Plt Kepala BPS DIY, Ir. Herum Fajarwati, M.M., menegaskan bahwa capaian ini menjadi sinyal kuat daya saing industri dan produk unggulan DIY di pasar global semakin menguat.
Amerika Serikat memegang peran utama sebagai pasar terbesar dengan nilai ekspor mencapai US$113,85 juta atau 42,13 persen dari total ekspor. Jerman menempati urutan kedua dengan US$34,90 juta, disusul Jepang dengan US$22,36 juta.
“Ketiga negara ini menyumbang lebih dari separuh total ekspor DIY, tepatnya 63,32 persen,” ungkap Herum.
Produk unggulan yang mengalir deras ke luar negeri masih didominasi sektor fesyen. Pakaian dan aksesorinya (bukan rajutan) menjadi primadona dengan nilai US$105,03 juta atau 38,87 persen dari total ekspor.
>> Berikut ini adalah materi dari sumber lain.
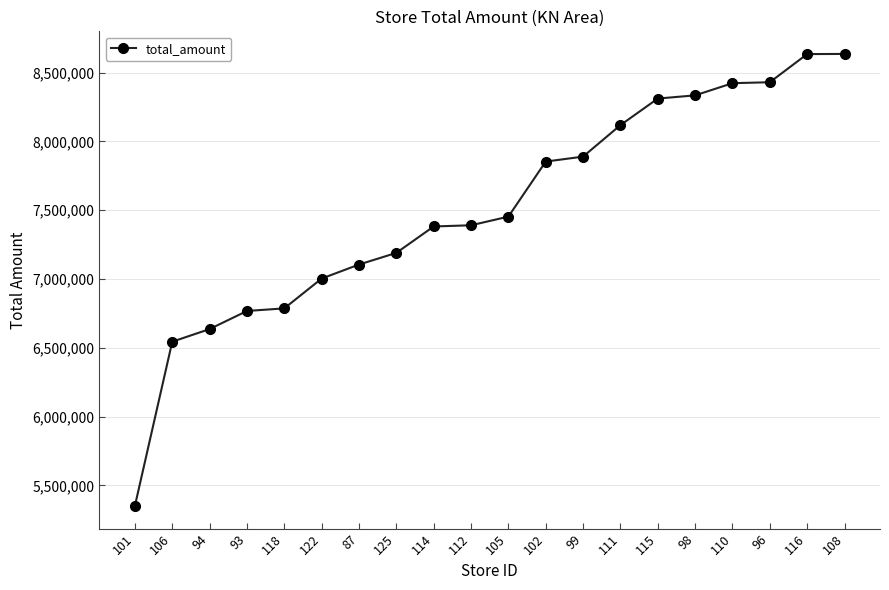

How many data points are less than 7453693?

10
Sementara pakaian rajutan menyusul di posisi kedua sebesar US$35,06 juta, dan barang dari kulit samak di posisi ketiga sebesar US$29,42 juta.
Pertumbuhan Sektor Pertanian dan Peran Pelabuhan
Kenaikan signifikan juga terlihat pada sektor pertanian, kehutanan, dan perikanan yang tumbuh 36,62 persen secara tahunan.
Meski kontribusinya hanya 0,72 persen terhadap total ekspor, laju pertumbuhannya melesat, mencerminkan mulai terbukanya peluang baru di pasar luar negeri untuk komoditas primer DIY.
Dari sisi pelabuhan muat, Jawa Tengah menjadi pintu ekspor utama DIY dengan kontribusi 70,94 persen, disusul DKI Jakarta 27,90 persen, Jawa Timur 0,99 persen, dan Bali 0,17 persen.
Kondisi ini menegaskan pentingnya konektivitas pelabuhan besar di luar DIY untuk menggerakkan roda perdagangan internasional.
Impor Naik, Surplus Tetap Terjaga
Namun, di tengah kabar manis ekspor, impor DIY juga ikut terkerek. Nilainya pada periode Januari–Juni 2025 tercatat US$89,74 juta, naik 20,23 persen dibanding tahun lalu.
Tiongkok mendominasi sebagai pemasok utama dengan nilai US$34,11 juta (38,01 persen), diikuti Hongkong US$17,43 juta, dan Amerika Serikat US$15,32 juta.
Barang impor terbesar berasal dari kategori kain rajutan (US$21,05 juta), kereta api, trem dan bagiannya (US$11,72 juta), serta filamen buatan (US$7,30 juta).
Dari sisi penggunaan, bahan baku/penolong mendominasi 88,64 persen dari total impor, menunjukkan impor lebih banyak digunakan untuk menunjang proses produksi industri lokal.
Meski impor melonjak, neraca perdagangan DIY tetap mencatat surplus yang mengesankan. Selama Januari–Juni 2025, surplus perdagangan mencapai US$180,51 juta, naik dibanding periode sama 2024 yang sebesar US$171,39 juta.
Surplus bulan Juni 2025 bahkan menembus US$35,20 juta, melampaui capaian Juni 2024 sebesar US$31,30 juta.
Herum menilai tren positif ini harus dijaga dengan memperkuat kualitas produk ekspor sekaligus mengendalikan impor barang konsumsi yang tidak produktif.
Masyarakat harus memanfaatkan momentum surplus ini untuk memperkokoh struktur industri, memperluas pasar, dan memastikan bahwa pertumbuhan ekspor memberi manfaat nyata bagi masyarakat DIY.
Dengan performa yang terus membaik, DIY bukan hanya membuktikan dirinya sebagai daerah berbudaya, tetapi juga sebagai pemain tangguh di panggung perdagangan internasional.
Angka-angka di semester pertama 2025 menjadi bukti bahwa produk lokal mampu menembus batas negara, membawa harum nama daerah di pasar global.